Furthermore, the president has the duty to uphold the constitution. That is what the presidential oath is. Here, president Sarkozy by defending this legislation has chosen to violate the constitution that he swore to uphold.  So, what is going on here? Why is Sarkozy pushing for the criminalization of the denial of the Armenian genocide? Why is there a need for a new law especially when there is already a law passed in 2001/2002,  which officially recognizes the Armenian genocide? Well, here we go to the electoral game and the electoral strategy that the incumbent president Sarkozy has chosen. As I have stated it in a previous post, Sarkozy cannot win on his abysmal domestic record, so he has to carve electoral niches and tap into the fear and anger of each of those electoral niches. For the last 2 or 3 months, Sarkozy has been taping into the National Front electorate.  You just need to read the numerous inflammatory and racist declarations of his minister of the interior, Claude Geant, to know that Sarkozy is going after Marine Le Pen’s electorate. Now he is upping the ante and doubling down on his bet. He is taping into the Armenian electorate, which roughly represents about 200, 000 votes according to the electoral data published in 2002. Granted, the French-Armenians usually vote center-right or right. However, with a president that has so little domestic accomplishment and who electoral coalition is breaking down daily, he had to find a way to consolidate one of those electoral blocks. By backing this law and supporting it, Sarkozy is making sure that the French-Armenian electorate will vote Sarkozy in the first and second round. So, as we say “mission accomplie”; however, i don’t think that the Armenian vote alone would be enough to secure his reelection.

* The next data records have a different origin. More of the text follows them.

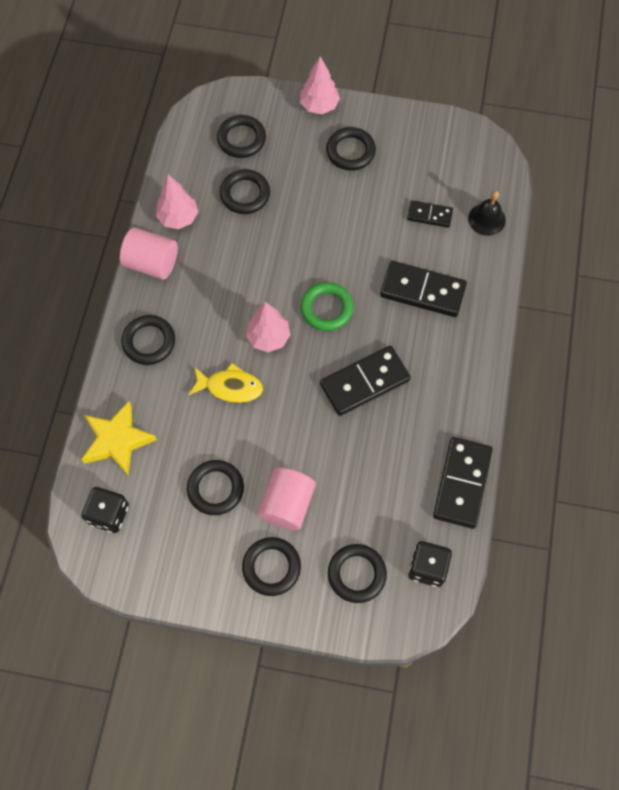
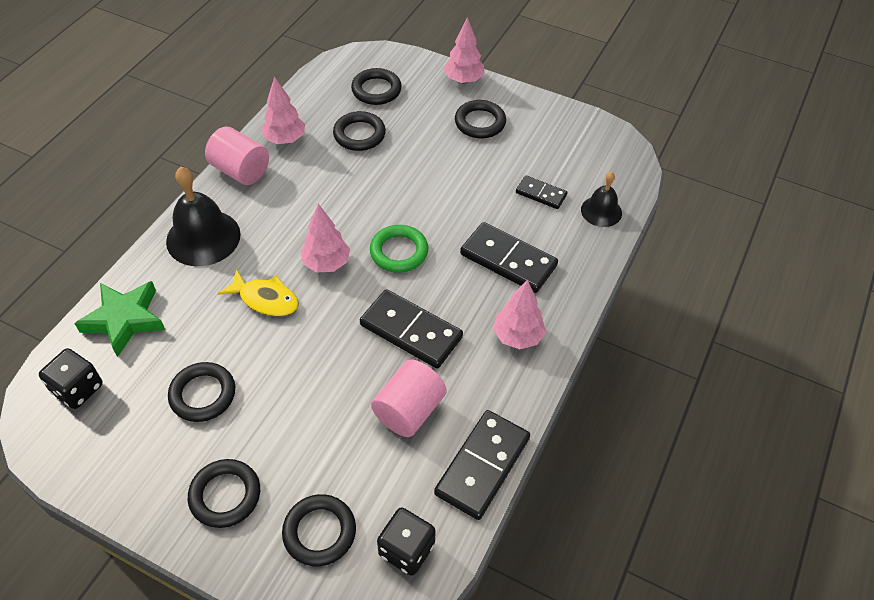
camera: 15 degrees right, 15 degrees down
yellow star [81,401,157,476] -> green star [74,281,165,357]
black ring [121,315,175,365] -> black bell [166,167,241,266]
pink cylinder [258,467,316,530] -> pink cylinder moved to [371,360,447,437]
black domino [320,346,411,416] -> black domino turned 45 degrees clockwise [360,289,463,368]
none -> pink tree [493,280,546,349]

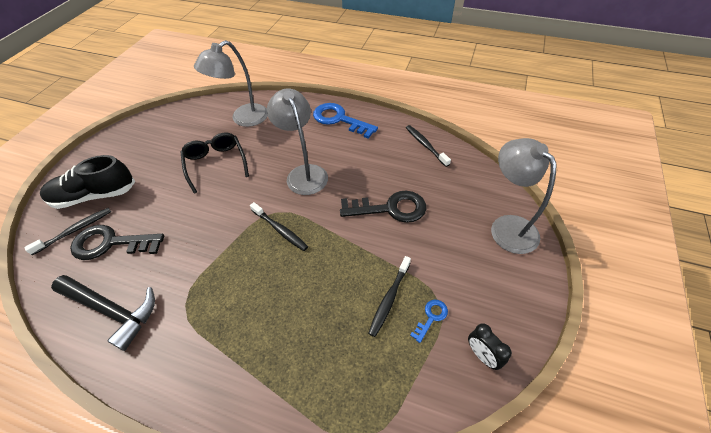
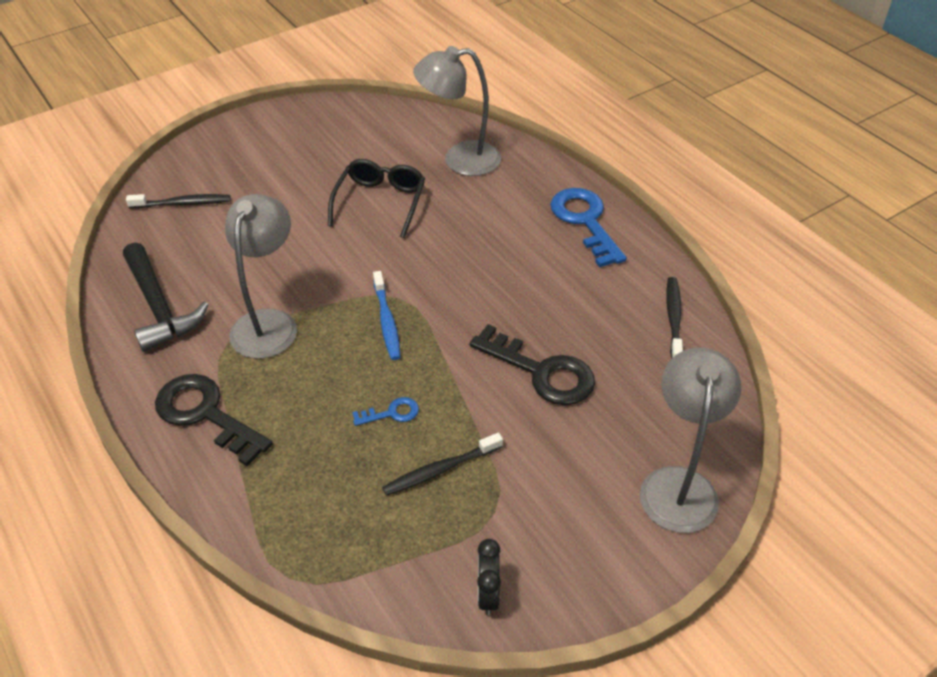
camera: 35 degrees right, 5 degrees down
black shoe [40,155,136,209] -> none
black key [70,225,164,260] -> black key moved to [155,374,273,466]
black toothbrush [250,202,308,251] -> blue toothbrush [373,271,401,360]
grey lamp [267,88,328,195] -> grey lamp moved to [225,194,297,359]
blue key [410,300,448,343] -> blue key moved to [352,397,419,426]

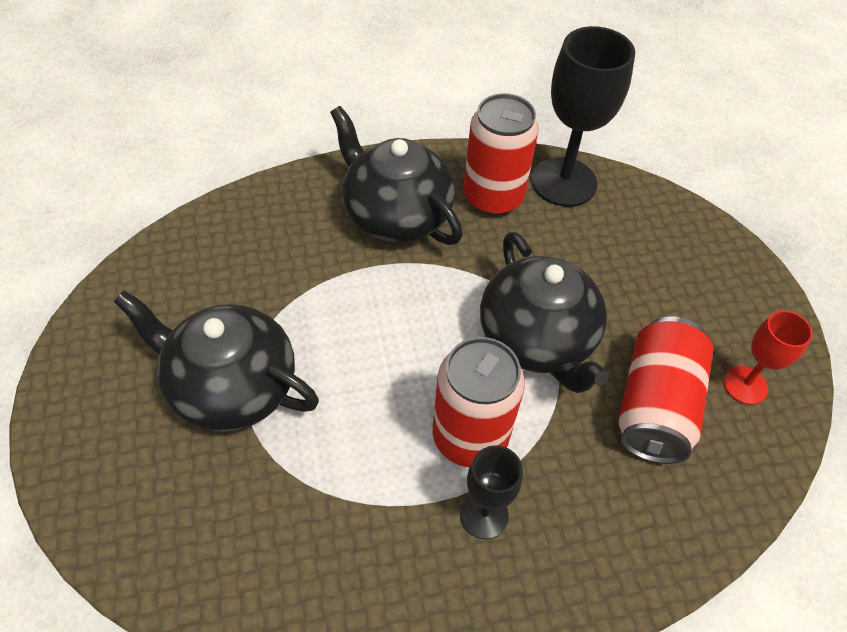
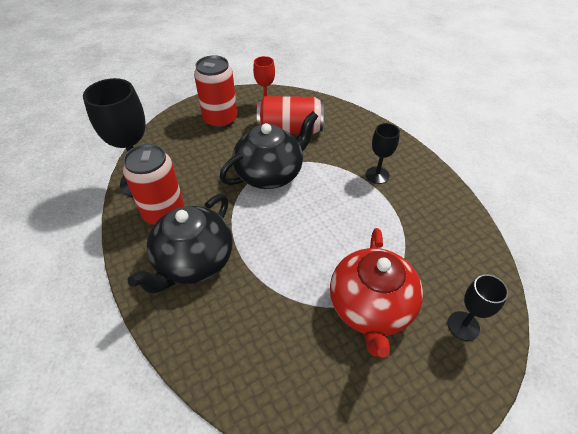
camera: 105 degrees left, 5 degrees down
black teapot [114,290,319,432] -> red teapot [330,228,423,358]
red can [433,337,525,467] -> red can moved to [194,55,237,129]
none -> black goblet [448,274,508,341]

In addition, how can anyone outlaw a thought? This is what this legislation does. It says that there is no discussion or debate surrounding a historical event that occurred in early 1900s, thousands of kilometers away from France, and on another continent. The French Parliament has substituted its judgment (more like an opinion to me) to the historians’ scientific work and investigation. By doing so, the French Parliament has criminalized any scholarly driven research into the events that took place in the early 1900s. By doing so, the French Parliament has outlawed any other conclusion or interpretation of those events and forced French historians and academics to endorse its conclusion, and banned them from arriving to any other interpretation or conclusion, but its conclusion. Not only does this violate freedom of speech in the most flagrant and obvious way, but it also violates the basic elements of a well designed research. We do not start with a conclusion and then work our way backward to find support for that conclusion, but we start with a question and hypothesis and go about finding systematic and rational support for either rejecting it or failing to rejecting it. I think, French historians and French graduate students in history should be abhorred by such a Stalinist law.

In sum, i am not surprised by this new law. It is motivated by pure electoral concerns. Sarkozy does not give a damn about the Armenians in France, nor does he give a damn about their early 1900s plight. He is only interested in their votes. And he will do and say anything to secure that vote.

I highly advise the Turkish Prime Minister, Recep Tayyip Erdogan, to pass a law (he certainly has the majority necessary to easily  secure its passage) recognizing the responsibility of the French Republic (the Third, Fourth and the Fifth Republic) in the Algerian Genocides (yes genocides in plural because there are several) that took place between 1830 and 1962.  Such a move would certainly anger the corrupt Algerian government since Bouteflika and his minions are known for kowtowing to their French masters; it would also please the Algerian people; but most of all, it would force France face to its real history and its real crimes.